Não devemos, de forma nenhuma, descuidar da parte física, correndo o risco de nos tornarmos apáticos, desmotivados, moles. Nosso corpo precisa estar saudável e ativo, sempre “preparado para a guerra”, afinal, como diz a bela canção católica: “De batalha amplo campo é a terra” e estamos todos inseridos numa guerra constante e renhida. Mas, quando todo nosso esforço, nossa concentração e nosso tempo livre é focado em ganhar massa muscular, estamos focando apenas na aparência. E, para isso se tornar um vício, uma dependência, é um passo muito curto.
Juvenal termina o seu poema dizendo: “Revelarei aquilo que podes dar a ti próprio; certamente, o único caminho de uma vida tranquila passa pela virtude.” E, nós ousamos completar: pela virtude do equilíbrio. Poderia usar um adágio e dizer: “Nem tanto ao Céu, nem tanto à Terra”, mas, não direi, porque o nosso foco é o Céu, por isso, a mente sã deve vir sempre em primeiro lugar, para que todo o edifício esteja são.
Conquista de toda uma vida
Essa é uma verdade que entendemos melhor à medida que envelhecemos. Depois que passamos dos 40, começamos a sentir um pequeno declínio em nossa vitalidade. Aos 50, o corpo já não responde mais como dez anos antes e, aos 60, começamos a nos sentir mais fracos, algumas dores começam a nos visitar mais amiúde, e nossos reflexos já não são tão ágeis. É o normal da vida.
Chegar a essa fase com saúde, flexibilidade, pressão arterial, nível de açúcar e taxas de colesterol e triglicerídeos controlados deve ser o ideal de vida de todos, mas, é nesta fase que, mais especialmente, devemos seguir o conselho de Juvenal: rezar para que a mente esteja sã, num corpo são.

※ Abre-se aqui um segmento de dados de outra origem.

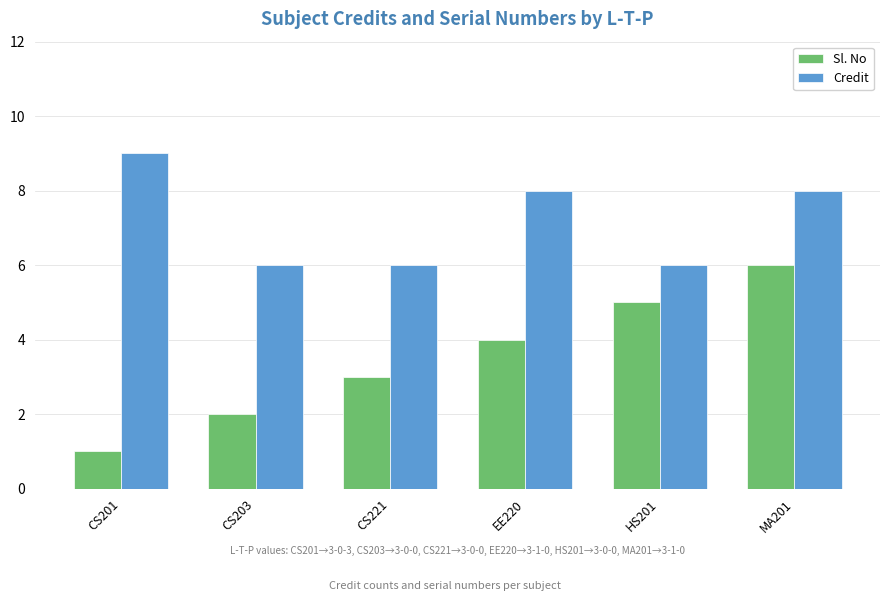

What is the maximum value shown in the chart?

9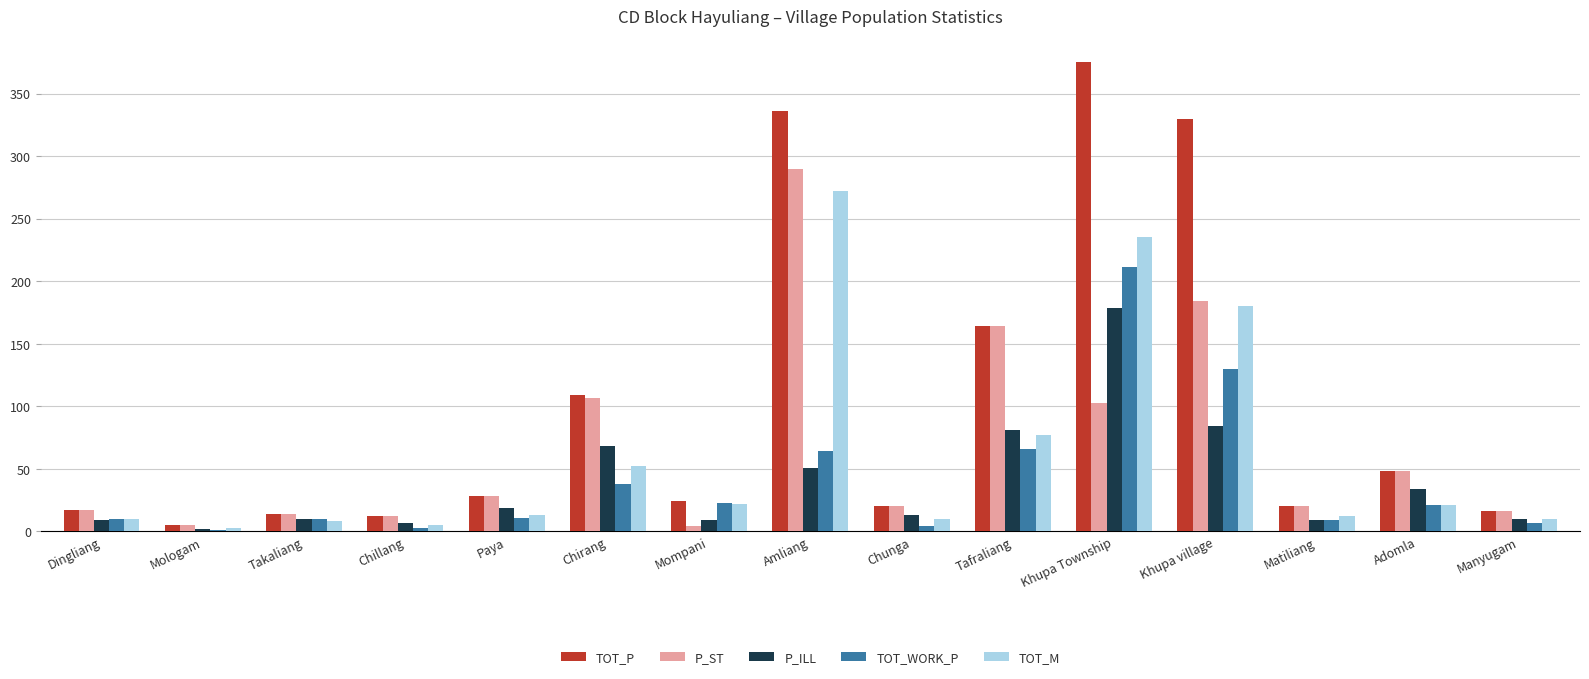

Which series has the largest total across all categories?

TOT_P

Algo que é fabuloso, embora um paradoxo difícil de entender, é que, se cultivamos os valores do espírito nos anos áureos da juventude e início da maturidade, quando nosso corpo começa o seu inevitável declínio, temos uma ascensão da alma, uma disposição que vem da consciência tranquila, do dever cumprido, das virtudes cultivadas. Como já escrevi aqui outras vezes, não sou partidário de que a velhice traga sabedoria. É mais fácil ela trazer diabetes, glaucoma, catarata, pressão alta e artérias entupidas, porque a sabedoria é conquista de toda uma vida, não é um atributo mágico que a velhice dá.
Assim como as patologias citadas – entre muitas outras – não se desenvolvem de uma hora para outra apenas porque se envelheceu, mas são consequências de um estilo de vida, o mesmo se dá com a sabedoria, um edifício construído tijolo por tijolo, parede por parede. E é muito comum que, nesta fase, quando já não nos perturbam aflições que consistem nos grandes desafios da pouca idade e nem nos tentam as grandes seduções da vida, nos sintamos, por dentro, com a energia e o vigor dos 30 anos.
Envelhecer bem no corpo e rejuvenescer na alma
E, a fim de que não nos tornemos velhos ridículos, de comportamento inapropriado, é de todo aconselhável um bom espelho, de tamanho razoável, no qual possamos nos mirar todos os dias e ver que, sim, nosso corpo envelhece, nosso cabelo, quando ainda existe, branqueia e nossos olhos, que, conquanto divisem novos horizontes, já não brilham como antes e dificilmente enxergam sem um bom par de óculos.
Dessa forma, envelhecer bem no corpo corresponde a rejuvenescer na alma e ganhar a força necessária para despir a carcaça quando chegar a hora apropriada, e alçar o grande e definitivo voo sem se lamentar ou desejar permanecer cativo na vã utopia da vida passageira.
Pode parecer que eu seja um velho escrevendo especialmente para os velhos, mas, na verdade, escrevo, sobretudo, para os jovens, que, com sorte, envelhecerão amanhã e, com preparo, envelhecerão bem. Portanto, ainda caminhando pelas palavras do poeta Juvenal, peçamos a Deus “uma alma corajosa que careça do temor da morte”, mas que não seja estúpida o bastante para achar que a morte não virá ao seu encontro ou que poderá driblá-la com os músculos de titânio do seu corpo, conquistados com muito suor e membros doloridos, porque tudo passa, e passa muito rápido e o corpo só permanecerá são se sã a mente houver permanecido.